Let $d \in \mathbb Z$ and let $\sqrt{d} \in \mathbb C$ be a square root of $d$. Consider the subring of $\mathbb C$, $$\mathbb Z[{d}]=\{a+b\sqrt{d}: a,b \in \mathbb Z \}$$ and we define the norm of an element in $\mathbb Z[\sqrt{d}]$ by $N(a+b\sqrt{d})=a^2-db^2$.

Prove the following:

1) $z \in \mathbb Z[\sqrt{d}]$ is a unit if and only if $N(z)=\pm1$.

2) The ring $\mathbb Z[\sqrt{d}]$ is prefactorial, i.e., every non zero element which is not a unit can be written as product of irreducible elements.

I'll write what I could do:

1) Suppose $N(z)=\pm 1$, where $z=a+b\sqrt{d}$. Then $(a+b\sqrt{d})\dfrac{a-b\sqrt{d}}{a^2-b^2d}=1$, so the candidate for $z^{-1}$ is $\dfrac{a-b\sqrt{d}}{a^2-b^2d}$. From here it is clear that if $N(z)=\pm 1 \implies z^{-1} \in Z[\sqrt{d}]$. I couldn't prove the other implication.
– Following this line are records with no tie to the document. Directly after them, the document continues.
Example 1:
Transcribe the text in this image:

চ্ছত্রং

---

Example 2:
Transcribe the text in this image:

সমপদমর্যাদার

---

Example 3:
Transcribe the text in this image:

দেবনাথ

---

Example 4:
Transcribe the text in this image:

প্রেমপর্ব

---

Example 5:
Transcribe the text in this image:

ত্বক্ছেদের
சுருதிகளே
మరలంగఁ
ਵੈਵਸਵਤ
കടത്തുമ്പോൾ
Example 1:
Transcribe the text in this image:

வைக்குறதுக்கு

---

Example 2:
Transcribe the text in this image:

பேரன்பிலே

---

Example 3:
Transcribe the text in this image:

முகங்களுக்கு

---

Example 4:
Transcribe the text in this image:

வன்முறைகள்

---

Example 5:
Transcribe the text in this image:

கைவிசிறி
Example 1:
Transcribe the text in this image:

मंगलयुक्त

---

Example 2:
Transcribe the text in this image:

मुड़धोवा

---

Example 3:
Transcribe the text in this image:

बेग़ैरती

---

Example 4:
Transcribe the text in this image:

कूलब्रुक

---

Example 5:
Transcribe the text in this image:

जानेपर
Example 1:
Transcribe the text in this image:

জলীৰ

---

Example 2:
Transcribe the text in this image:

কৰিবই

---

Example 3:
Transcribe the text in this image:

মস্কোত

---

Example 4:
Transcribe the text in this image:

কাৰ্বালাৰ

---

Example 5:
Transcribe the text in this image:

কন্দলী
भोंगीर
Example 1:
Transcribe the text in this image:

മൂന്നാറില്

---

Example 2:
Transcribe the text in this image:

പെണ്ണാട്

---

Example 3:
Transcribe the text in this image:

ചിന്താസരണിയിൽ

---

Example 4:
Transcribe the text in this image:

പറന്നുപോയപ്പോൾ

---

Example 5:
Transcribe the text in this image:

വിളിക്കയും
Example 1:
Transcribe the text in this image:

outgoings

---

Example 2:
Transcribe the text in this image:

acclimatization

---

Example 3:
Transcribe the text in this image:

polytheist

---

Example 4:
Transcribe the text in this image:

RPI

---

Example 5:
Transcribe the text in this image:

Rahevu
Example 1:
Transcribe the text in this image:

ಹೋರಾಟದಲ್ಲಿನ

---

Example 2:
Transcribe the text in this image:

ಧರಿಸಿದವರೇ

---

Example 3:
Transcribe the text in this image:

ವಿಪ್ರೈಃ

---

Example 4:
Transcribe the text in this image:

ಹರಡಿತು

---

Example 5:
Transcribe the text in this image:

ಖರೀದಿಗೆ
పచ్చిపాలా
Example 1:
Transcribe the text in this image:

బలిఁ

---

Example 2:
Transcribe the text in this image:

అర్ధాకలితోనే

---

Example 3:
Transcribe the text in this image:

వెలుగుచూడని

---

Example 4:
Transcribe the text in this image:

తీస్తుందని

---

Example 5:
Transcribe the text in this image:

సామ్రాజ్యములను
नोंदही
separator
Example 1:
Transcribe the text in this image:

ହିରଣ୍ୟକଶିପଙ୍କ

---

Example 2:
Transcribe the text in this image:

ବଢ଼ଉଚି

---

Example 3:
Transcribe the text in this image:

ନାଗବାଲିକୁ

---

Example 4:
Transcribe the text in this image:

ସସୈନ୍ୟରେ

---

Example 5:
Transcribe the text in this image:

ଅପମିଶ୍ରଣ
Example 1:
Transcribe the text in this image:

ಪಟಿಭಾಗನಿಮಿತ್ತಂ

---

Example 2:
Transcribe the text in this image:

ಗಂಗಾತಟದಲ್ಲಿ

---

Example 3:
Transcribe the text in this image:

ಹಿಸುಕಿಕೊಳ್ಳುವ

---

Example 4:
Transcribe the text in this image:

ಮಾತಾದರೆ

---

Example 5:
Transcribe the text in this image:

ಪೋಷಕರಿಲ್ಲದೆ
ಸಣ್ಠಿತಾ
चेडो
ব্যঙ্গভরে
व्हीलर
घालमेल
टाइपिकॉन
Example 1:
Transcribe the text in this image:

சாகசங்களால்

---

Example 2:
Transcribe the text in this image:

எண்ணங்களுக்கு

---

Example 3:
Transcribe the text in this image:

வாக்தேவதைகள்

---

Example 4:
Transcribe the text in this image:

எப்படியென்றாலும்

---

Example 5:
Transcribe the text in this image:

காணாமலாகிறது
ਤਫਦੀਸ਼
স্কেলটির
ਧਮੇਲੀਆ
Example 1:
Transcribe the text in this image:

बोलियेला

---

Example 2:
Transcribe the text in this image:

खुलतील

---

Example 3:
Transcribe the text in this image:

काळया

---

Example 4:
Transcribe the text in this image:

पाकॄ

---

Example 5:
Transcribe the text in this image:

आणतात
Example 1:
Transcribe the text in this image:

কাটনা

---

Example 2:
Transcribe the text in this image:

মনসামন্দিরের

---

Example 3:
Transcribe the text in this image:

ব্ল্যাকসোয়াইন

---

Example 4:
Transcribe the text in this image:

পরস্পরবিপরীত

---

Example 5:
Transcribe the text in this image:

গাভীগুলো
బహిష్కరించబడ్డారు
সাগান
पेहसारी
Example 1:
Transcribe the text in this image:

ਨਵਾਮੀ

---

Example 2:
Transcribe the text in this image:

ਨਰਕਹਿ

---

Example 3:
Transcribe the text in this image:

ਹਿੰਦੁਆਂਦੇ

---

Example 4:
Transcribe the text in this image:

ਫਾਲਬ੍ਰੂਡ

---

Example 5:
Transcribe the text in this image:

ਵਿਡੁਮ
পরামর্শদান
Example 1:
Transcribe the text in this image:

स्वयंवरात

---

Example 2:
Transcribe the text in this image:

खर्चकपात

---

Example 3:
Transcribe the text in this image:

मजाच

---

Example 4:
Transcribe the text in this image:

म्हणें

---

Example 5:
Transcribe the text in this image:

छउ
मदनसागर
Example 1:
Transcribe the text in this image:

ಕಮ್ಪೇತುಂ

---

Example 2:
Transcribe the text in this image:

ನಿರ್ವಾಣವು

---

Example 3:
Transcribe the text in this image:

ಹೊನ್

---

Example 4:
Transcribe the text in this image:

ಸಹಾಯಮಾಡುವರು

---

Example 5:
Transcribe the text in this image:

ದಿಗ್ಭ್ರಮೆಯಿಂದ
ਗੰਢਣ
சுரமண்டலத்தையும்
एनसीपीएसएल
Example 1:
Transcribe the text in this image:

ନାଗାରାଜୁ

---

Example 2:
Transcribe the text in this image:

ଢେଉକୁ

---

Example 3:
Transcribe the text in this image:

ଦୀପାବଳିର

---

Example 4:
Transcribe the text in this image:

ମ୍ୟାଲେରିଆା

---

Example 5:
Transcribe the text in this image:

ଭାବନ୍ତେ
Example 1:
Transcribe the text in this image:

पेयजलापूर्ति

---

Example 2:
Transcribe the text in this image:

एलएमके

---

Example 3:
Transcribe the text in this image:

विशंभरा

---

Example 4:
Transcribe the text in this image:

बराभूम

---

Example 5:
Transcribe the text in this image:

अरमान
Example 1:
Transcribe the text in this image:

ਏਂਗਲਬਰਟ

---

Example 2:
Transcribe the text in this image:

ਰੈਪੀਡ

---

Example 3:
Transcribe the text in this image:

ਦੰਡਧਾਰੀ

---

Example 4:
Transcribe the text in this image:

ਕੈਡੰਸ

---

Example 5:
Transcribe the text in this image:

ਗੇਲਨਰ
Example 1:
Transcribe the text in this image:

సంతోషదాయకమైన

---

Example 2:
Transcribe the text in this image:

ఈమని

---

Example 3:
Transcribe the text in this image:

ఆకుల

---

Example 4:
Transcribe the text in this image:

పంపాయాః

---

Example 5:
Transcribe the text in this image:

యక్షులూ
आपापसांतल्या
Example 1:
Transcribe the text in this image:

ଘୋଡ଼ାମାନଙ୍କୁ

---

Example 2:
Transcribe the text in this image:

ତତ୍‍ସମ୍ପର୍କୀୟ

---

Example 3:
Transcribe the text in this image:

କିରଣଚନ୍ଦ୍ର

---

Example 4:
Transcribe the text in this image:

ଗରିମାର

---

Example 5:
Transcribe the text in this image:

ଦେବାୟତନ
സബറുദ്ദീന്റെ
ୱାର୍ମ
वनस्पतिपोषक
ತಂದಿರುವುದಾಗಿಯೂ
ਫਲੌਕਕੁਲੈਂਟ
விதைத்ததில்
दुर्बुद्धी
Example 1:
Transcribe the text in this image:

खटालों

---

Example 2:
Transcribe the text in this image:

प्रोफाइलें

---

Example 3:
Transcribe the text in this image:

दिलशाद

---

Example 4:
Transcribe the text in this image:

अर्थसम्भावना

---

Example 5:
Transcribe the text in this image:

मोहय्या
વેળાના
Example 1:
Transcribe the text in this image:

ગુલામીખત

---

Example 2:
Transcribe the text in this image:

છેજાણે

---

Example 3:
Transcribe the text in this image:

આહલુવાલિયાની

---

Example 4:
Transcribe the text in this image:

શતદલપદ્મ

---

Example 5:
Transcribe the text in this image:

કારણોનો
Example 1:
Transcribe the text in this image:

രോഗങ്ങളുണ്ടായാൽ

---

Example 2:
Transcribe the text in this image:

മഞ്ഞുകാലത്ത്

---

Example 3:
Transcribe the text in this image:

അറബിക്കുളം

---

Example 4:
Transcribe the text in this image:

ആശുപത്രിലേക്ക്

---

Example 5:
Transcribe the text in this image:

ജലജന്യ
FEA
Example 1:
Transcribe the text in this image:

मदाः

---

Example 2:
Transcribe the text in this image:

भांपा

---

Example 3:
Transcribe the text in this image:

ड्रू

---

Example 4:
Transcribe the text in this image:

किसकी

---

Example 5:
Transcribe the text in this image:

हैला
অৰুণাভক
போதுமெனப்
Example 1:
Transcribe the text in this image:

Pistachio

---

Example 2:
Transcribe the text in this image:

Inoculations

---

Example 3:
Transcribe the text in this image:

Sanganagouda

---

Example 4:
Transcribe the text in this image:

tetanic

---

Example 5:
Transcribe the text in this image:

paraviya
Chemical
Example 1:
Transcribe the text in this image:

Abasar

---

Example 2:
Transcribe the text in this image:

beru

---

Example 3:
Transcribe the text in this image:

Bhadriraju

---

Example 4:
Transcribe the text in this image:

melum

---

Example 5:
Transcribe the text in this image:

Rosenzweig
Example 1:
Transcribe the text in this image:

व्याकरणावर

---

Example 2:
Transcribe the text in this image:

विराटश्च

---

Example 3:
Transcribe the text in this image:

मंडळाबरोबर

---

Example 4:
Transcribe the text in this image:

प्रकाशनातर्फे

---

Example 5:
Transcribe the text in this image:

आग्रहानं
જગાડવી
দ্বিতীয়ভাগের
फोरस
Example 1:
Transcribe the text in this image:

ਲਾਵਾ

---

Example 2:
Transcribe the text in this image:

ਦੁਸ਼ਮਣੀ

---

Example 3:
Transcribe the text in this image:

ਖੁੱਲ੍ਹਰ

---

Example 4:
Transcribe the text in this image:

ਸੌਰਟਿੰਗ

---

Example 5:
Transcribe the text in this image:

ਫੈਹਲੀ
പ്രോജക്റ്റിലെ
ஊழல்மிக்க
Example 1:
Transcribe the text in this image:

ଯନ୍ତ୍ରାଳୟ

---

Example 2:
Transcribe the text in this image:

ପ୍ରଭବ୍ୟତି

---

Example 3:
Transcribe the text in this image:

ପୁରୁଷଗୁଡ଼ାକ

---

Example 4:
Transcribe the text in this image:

I don't know what to do in 2), I would appreciate suggestions.

Answer 1

The proof for 2) is very similar to the analogous theorem in $\mathbb{Z}$. Consider the set $S= \{x \mid x\text{ cannot be written as a product of irreducibles}\}$. Suppose the set is non-empty and notice that $\{|N(x)| \mid x\in S\}$ is a subset of $\mathbb{N}$ so you can use the Well-Ordering princple to choose a least element. Note that the least element that you pick can factor into two numbers that are strictly less than it (otherwise it would not be in the set).

Can you find the contradiction from there?

Answer 2

Observe or show, as noted in a comment, that $N(\cdot)$ is compatible with multiplication (you can do this "by hand" or better using properties of complex numbers you know) and that $N(z)$ is always an integer.

Then for 1. you can show that if $z$ is invertible, then $N(z)$ must be invertible (in the integers).

For 2. you could proceed by induction on $N(z)$ or establish a link between product decompositions of $z$ and $N(z)$.